October 11-13
Although Canada has refused to allow Iran to provide consular services to expatriates there, the Iranian government is secretly doing just that.
According to Maclean’s, the Canadian national news-magazine akin to Time in the United States, an Iranian Islamic center in Montreal is offering a full range of consular services.
One year ago, Iran’s embassy in Ottawa was shut down by order of the Canadian government and its diplomats sent home. The Islamic Republic sought to have another country offer consular services for it, much as the Swiss embassy in Tehran handles business for the United States. But Canada refused to allow that.
Last month, the Iranian Islamic Center in Montreal launched a Farsi-language web-site advertising an “Iranian consular office” for people needing everything from passport renewals to visas and birth certificates.
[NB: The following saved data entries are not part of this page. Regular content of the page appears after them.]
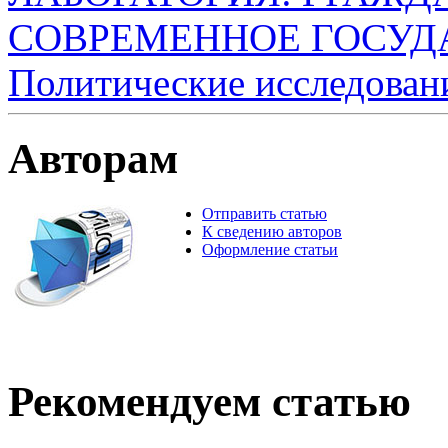
СОВРЕМЕННОЕ ГОСУДАР
Политические исследован
Авторам
Отправить статью
К сведению авторов
Оформление статьи
Рекомендуем статью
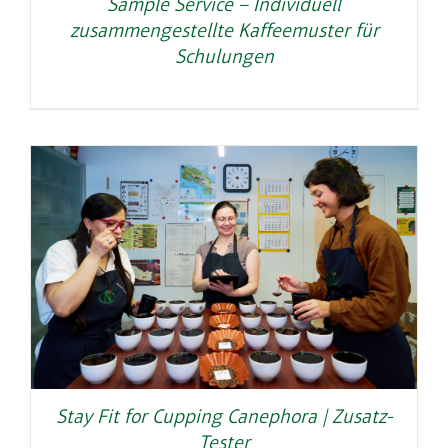
Sample Service – Individuell
zusammengestellte Kaffeemuster für
Schulungen
Stay Fit for Cupping Canephora | Zusatz-
Tester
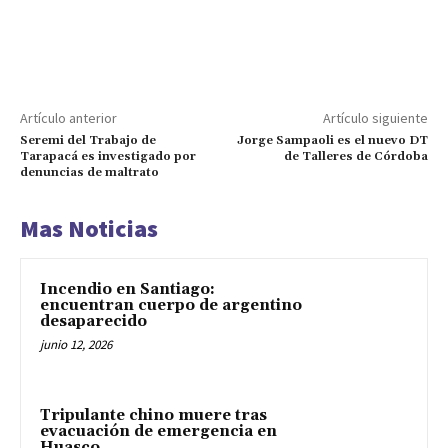
Artículo anterior
Artículo siguiente
Seremi del Trabajo de
Jorge Sampaoli es el nuevo DT
Tarapacá es investigado por
de Talleres de Córdoba
denuncias de maltrato
Mas Noticias
Incendio en Santiago:
encuentran cuerpo de argentino
desaparecido
junio 12, 2026
Tripulante chino muere tras
evacuación de emergencia en
Huasco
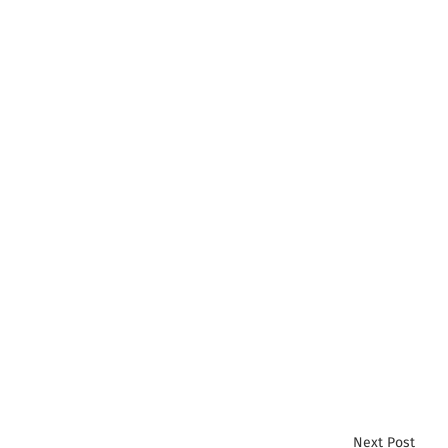
Next Post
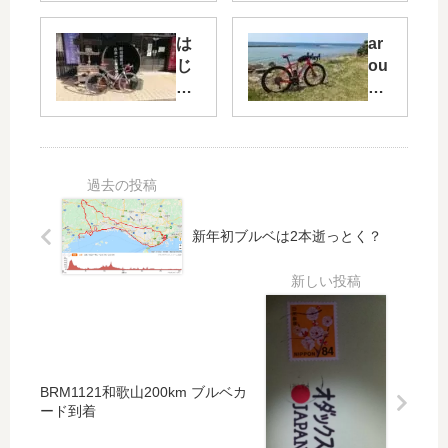
和
戸
歌
30
は
ar
山
0
じ
ou
20
㎞
め
nd
0k
（r
ま
aw
m
ev
し
aji
ブ
en
て
isl
ル
ge
？
an
ベ
）
d
カ
pa
ー
新年初ブルベは2本逝っとく？
rt2
ド
到
着
BRM1121和歌山200km ブルベカ
ード到着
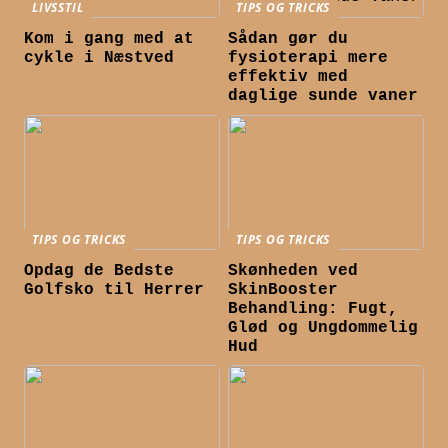
LIVSSTIL
TIPS OG TRICKS
Kom i gang med at
Sådan gør du
cykle i Næstved
fysioterapi mere
effektiv med
daglige sunde vaner
TIPS OG TRICKS
TIPS OG TRICKS
Opdag de Bedste
Skønheden ved
Golfsko til Herrer
SkinBooster
Behandling: Fugt,
Glød og Ungdommelig
Hud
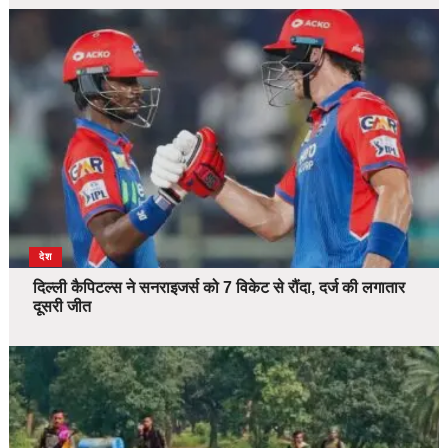
देश
दिल्ली कैपिटल्स ने सनराइजर्स को 7 विकेट से रौंदा, दर्ज की लगातार
दूसरी जीत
Saleh Seboweh, the imam of the center, told Maclean’s he was asked to provide the services by Iran’s Ministry of Foreign Affairs. “I am not an employee of the Iranian government. I have contact with the people there, Ministry of Foreign Affairs and other places. They know me very well, and they trust me,” Seboweh told Maclean’s.
“Because the community, they have a problem. So many of them don’t have a passport. They want to travel; they can’t. So many problems here. We have a lot of babies born; they don’t have Iranian citizenship [papers]. And that’s why we just want to help the community. That’s why we accept this.”
Saleh told Maclean’s the Canadian program is run in co-operation with Iran’s Foreign Ministry and the Iranian embassy in Cuba. The Iranian Islamic Center in Montreal does not provide visas and other certificates itself. Instead, one of its employees will take the necessary paperwork to either Tehran or Havana and return with the requested passport or birth certificate. He says the center charges a fee to cover this cost.
Previously, Saleh said, Iranians in Canada would typically go to Washington, where the Pakistani embassy takes care of Iranian consular services. But this is not practical for many people, he said, especially those with expired passports who therefore cannot travel to the United States.
In a statement emailed to Maclean’s, John Babcock, a spokesman for Canada’s Department of Foreign Affairs, said, “The Foreign Missions and International Organizations Act (FMIOA) makes it an offence to misrepresent premises as a consular post,” a presumed reference to the website title.
He said the Royal Canadian Mounted Police (RCMP), Canada’s national police force, would handle any investigation of violations of the act.